The Insane One-Man Computer Station Needed To Cover March Madness

The Insane One-Man Computer Station Needed To Cover March Madness


March Madness, the US college basketball tournament, kicks off tomorrow. Thousands of American sports fans will be suddenly stricken with sore throats, coughs or other excuses to ditch work and find a place to watch one or more of the 16 college basketball games that will tip off.

I’m fortunate to have a job that not only doesn’t mind me spending all day watching basketball but demands it. In fact, I’ve watched every minute of every NCAA tournament game the past two seasons. As Deadspin’s video/assignment editor, I’m tasked with monitoring sports around the globe 24 hours a day in order to identify breaking news as it happens. I also have to quickly and easily retrieve video of those newsworthy moments for our use at Deadspin, and archive any live video that isn’t easily obtained through other means.

Those three goals of monitoring, retrieving and archiving mandated that I build a modular system of computers, monitors, gadgets and video input devices that could quickly and easily be repurposed for the task at hand — be it covering an event broadcast on local network TV, English Premier League soccer via an iPhone app, or ESPN3 online-only video through my Xbox360.

Oh, and I have to do it all from the master bedroom of my house here in St Petersburg, Florida. (The core component of my setup? A very understanding wife.)


Click image for a panorama view of Tim’s setup.

This all started, strangely enough, as an art project. I founded 30fps in 2008 as a site to highlight live TV screencaps I grabbed using a single USB-based EyeTV 250+ tuner mated to a 2006 Intel Core Duo Macbook. An HDHomeRun network-based cable tuner followed, and over the next five years a menagerie of hardware consumed my desk and extended like a malignant tumour onto my floor. Eventually, the mess of cables became both a tripping and a fire hazard.


Fortunately, around this time my local thrift shop had inexplicably acquired an industrial-sized Dell server rack. A few hundred bucks later, it was in my living room and the process of figuring out a schematic to mount all of my equipment into the rack was underway. (The biggest challenge, as usual, is cable management.) Here’s what’s mounted in the rack, as of this morning:

  • Custom i7 server running OS 10.6.8 (router/firewall)
  • Xbox360 (monitors ESPN, NBA, & MLB)
  • PS3 (monitors MLB & NHL)
  • Three Roku boxes (MLB, NBA, NHL)
  • Three HD cable boxes
  • Four DirecTV receivers
  • Kenwood 5.1 surround receiver
  • Six EyeTV 200 Firewire-based tuners
  • Two Miglia TVMax USB-based tuners
  • Four Hauppauge HD-PVR USB-based tuners
  • Old random AMD server running Ubuntu 12.04 (archive video encoder)
  • Three HDHomeRun tuners
  • TrendNet 24-port Gigabit Ethernet switch
  • Various iDevices (online video feeders)

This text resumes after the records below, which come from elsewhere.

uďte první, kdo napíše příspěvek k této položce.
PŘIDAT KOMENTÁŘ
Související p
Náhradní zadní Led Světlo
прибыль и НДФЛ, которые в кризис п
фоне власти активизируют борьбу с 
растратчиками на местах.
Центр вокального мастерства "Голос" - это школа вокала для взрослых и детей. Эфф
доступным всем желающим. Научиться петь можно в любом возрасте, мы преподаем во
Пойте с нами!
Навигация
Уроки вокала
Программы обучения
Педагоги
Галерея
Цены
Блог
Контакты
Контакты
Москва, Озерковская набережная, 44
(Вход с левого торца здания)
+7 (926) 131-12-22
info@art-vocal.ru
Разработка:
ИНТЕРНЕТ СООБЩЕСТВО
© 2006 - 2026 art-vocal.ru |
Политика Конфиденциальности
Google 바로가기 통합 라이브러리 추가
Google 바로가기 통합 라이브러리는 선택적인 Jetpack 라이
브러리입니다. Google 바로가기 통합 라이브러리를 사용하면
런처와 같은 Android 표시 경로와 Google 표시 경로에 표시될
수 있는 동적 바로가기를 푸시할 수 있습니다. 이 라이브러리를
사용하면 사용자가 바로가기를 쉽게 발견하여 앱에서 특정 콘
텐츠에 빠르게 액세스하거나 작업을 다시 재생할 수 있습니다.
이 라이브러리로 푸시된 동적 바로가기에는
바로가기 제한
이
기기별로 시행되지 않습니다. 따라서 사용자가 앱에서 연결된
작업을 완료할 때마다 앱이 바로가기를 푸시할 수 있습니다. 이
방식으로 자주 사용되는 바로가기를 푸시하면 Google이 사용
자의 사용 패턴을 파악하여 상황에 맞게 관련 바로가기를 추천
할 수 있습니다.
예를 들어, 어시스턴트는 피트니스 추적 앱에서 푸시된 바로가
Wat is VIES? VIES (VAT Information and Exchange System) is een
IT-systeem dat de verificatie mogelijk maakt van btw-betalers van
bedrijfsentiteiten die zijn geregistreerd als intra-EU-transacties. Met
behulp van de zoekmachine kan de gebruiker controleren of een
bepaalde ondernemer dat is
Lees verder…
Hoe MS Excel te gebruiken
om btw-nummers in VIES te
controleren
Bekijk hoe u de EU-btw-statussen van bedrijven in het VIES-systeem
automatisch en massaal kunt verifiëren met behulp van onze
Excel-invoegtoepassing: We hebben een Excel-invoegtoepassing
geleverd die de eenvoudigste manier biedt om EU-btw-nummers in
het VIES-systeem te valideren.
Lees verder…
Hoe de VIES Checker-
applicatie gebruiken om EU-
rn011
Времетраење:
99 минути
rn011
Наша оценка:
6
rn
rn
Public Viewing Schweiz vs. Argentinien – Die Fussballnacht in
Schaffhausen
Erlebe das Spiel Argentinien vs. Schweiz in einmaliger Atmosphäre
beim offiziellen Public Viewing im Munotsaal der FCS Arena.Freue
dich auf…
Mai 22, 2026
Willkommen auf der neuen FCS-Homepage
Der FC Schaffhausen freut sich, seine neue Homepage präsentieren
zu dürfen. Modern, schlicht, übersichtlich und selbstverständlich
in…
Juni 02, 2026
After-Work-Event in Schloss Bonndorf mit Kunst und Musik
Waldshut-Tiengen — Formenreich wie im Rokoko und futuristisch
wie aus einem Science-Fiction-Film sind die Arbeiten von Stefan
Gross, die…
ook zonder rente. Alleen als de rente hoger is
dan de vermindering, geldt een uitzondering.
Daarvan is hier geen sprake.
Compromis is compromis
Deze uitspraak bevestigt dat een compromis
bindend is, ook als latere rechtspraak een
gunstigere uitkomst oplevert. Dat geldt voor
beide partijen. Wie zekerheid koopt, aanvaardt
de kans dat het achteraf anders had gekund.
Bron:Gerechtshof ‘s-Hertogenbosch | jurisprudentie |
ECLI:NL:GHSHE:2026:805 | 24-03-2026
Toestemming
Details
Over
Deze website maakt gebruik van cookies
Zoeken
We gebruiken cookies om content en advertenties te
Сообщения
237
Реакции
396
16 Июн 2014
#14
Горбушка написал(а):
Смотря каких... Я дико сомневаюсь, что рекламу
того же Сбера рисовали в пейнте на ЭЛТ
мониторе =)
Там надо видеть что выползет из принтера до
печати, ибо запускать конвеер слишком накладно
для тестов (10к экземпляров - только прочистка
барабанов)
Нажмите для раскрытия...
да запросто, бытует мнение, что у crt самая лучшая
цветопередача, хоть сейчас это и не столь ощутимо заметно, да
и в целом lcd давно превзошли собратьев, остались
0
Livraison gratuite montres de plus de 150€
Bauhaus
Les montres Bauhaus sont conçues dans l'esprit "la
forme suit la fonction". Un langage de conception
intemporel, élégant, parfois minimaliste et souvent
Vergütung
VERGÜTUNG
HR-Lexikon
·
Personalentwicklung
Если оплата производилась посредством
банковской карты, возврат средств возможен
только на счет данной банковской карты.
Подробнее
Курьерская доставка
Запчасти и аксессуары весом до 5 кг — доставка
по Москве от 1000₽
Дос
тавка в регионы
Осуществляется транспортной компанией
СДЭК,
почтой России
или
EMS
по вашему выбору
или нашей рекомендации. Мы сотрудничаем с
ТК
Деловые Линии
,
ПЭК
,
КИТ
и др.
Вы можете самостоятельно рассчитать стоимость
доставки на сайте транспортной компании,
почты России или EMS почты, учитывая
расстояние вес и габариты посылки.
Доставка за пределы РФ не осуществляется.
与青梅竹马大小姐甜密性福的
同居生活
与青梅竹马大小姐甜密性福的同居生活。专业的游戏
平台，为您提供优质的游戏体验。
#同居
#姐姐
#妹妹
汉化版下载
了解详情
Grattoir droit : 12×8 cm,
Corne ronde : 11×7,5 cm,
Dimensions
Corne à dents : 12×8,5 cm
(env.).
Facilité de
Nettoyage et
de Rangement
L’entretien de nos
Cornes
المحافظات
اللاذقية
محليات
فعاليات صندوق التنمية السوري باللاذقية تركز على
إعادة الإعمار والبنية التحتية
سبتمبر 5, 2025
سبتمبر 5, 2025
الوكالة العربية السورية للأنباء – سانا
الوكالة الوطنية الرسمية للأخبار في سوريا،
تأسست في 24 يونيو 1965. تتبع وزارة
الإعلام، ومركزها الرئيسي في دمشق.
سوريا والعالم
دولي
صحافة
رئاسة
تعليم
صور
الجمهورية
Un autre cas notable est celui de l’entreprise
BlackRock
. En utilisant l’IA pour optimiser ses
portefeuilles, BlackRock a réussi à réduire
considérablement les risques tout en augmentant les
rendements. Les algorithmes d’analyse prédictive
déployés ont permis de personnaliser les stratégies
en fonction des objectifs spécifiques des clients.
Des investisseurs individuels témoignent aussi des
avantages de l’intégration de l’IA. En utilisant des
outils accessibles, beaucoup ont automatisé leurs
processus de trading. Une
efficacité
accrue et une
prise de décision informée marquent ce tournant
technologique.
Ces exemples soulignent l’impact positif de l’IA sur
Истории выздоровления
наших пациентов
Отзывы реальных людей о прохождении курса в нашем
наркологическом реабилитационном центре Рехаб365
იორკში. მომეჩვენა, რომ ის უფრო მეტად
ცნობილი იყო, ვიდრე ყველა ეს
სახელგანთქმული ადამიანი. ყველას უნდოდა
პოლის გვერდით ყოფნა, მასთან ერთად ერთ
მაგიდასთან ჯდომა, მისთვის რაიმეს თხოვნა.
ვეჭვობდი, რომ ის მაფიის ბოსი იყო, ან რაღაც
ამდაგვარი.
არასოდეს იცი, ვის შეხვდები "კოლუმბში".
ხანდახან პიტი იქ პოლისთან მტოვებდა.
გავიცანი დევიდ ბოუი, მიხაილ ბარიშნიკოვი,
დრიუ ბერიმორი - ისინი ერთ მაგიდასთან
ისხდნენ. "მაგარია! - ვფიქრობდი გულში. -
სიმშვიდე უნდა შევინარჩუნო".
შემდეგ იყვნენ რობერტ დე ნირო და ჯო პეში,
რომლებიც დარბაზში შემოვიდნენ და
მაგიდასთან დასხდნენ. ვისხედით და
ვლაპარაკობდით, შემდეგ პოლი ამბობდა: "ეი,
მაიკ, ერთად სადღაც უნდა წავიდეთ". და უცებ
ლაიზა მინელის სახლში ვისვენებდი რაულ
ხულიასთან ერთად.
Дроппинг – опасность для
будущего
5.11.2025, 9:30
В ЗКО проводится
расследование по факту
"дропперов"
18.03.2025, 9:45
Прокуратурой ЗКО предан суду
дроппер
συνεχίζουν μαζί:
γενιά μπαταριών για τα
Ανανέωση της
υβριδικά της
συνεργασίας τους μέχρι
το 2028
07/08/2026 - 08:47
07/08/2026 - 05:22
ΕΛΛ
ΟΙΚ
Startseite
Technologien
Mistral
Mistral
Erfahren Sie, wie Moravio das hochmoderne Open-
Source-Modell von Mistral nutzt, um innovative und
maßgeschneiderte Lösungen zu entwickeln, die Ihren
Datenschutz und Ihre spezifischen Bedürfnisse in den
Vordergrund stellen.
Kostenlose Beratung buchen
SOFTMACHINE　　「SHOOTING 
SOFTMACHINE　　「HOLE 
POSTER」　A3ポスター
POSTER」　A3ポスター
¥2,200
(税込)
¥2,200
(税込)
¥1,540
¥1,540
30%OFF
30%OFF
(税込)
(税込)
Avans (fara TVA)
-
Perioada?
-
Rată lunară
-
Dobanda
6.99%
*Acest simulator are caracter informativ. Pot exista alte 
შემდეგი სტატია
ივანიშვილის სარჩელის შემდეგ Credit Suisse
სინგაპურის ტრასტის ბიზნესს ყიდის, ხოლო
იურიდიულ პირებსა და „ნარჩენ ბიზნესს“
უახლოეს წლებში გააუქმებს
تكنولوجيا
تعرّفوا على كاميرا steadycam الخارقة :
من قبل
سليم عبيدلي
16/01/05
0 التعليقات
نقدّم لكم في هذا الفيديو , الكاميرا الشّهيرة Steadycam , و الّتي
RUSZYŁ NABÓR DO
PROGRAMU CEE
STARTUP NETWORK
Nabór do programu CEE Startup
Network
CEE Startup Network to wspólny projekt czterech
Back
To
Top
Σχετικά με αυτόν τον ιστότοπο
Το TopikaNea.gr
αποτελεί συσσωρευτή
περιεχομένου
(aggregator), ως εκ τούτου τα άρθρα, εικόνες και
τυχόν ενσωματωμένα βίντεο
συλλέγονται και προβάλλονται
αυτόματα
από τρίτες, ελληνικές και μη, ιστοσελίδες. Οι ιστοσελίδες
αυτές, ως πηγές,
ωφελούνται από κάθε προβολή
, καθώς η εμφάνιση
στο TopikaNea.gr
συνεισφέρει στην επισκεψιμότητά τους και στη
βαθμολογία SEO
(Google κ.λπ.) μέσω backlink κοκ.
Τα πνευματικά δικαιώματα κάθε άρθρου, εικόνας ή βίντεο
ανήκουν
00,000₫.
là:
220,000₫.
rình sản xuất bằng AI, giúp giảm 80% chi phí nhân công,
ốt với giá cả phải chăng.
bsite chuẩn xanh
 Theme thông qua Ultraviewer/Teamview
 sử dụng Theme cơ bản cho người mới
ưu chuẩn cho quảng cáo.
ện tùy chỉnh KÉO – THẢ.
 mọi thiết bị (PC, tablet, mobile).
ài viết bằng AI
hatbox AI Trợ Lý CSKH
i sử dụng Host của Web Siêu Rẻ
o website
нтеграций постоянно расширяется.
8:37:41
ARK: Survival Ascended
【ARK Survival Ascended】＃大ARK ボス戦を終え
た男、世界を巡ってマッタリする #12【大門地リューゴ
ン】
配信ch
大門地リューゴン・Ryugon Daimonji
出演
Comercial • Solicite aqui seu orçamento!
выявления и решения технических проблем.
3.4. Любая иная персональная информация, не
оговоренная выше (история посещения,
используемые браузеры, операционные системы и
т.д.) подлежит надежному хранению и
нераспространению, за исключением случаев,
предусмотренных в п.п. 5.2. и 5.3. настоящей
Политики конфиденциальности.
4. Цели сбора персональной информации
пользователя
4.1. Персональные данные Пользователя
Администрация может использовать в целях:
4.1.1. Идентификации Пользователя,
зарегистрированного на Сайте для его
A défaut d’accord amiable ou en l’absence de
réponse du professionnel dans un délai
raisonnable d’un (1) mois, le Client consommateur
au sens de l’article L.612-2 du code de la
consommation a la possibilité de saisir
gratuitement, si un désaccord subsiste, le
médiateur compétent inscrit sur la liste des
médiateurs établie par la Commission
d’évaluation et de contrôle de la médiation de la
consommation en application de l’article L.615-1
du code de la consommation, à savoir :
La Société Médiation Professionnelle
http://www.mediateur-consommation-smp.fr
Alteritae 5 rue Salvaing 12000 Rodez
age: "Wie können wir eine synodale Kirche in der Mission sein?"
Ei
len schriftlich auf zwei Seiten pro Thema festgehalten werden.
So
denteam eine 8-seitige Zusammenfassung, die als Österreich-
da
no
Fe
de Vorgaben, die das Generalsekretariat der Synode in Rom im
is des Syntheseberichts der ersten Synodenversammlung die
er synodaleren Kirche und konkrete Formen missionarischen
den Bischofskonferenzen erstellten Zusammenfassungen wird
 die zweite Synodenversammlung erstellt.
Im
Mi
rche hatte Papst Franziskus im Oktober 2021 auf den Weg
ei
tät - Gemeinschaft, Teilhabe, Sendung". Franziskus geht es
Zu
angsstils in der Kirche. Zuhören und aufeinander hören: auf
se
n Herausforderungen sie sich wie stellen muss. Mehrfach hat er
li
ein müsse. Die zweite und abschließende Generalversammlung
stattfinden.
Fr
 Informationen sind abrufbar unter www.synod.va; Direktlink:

There are also a handful of digital audio switches, so I can get Dolby Digital 5.1 audio from whichever source I want to monitor at the time. But given the patch panels on the back of the server rack are in constant flux depending on what time of day it is and on which events I need to monitor or archive, a ready supply of organised patch cables is necessary. One closet is dedicated as a cable staging area — my operational triage, if you will — and everything else is kept in one of 200 labelled pencil boxes that are stacked in our storage room.

(Sadly, as technologically advanced the video system itself is, the master list of what’s in which box is still kept on ledger pads. Hopefully I’ll have an assistant enter it into a MySQL database soon.)

These video sources get routed to one of three PCs on my desk: that same, ancient 2006 Macbook, a late-2011 Macbook Pro, or my main PC (an i7-3930K at 4.5GHz with 32GB RAM, eight 2TB drives in a RAID 5 array and running OSX 10.8.3). These, in turn, drive nine monitors of which seven are dedicated to video (one is dedicated to a series of TweetDeck searches, and the other for working/editing).

The system has evolved as my investment in it has grown, and it’s still evolving. Cooling is still an issue; I live in Florida, after all, and when everything is running this room gets pretty warm — even with a dedicated air conditioner at work. The next step, though, is to mount five of the screens to the ceiling in order to reduce desk clutter and increase visibility. Onward and upward, I guess.

Name: Tim Burke
Location: St Petersburg, Florida
Money invested: Not sure. It’s developed over so many years and taken on so many iterations, it would be hard to put a number on it. Say $US5000.
Prized possession: On Thursday and Friday, I’ll spend 13 straight hours sitting at my desk. That makes my Herman Miller Embody chair the most valuable thing in my office.
Theft deterrent: Redundant security systems and a separate deadbolt just for my office.
On the wish list: A better wireless access point, so I could actually leave the office and have a reliable connection.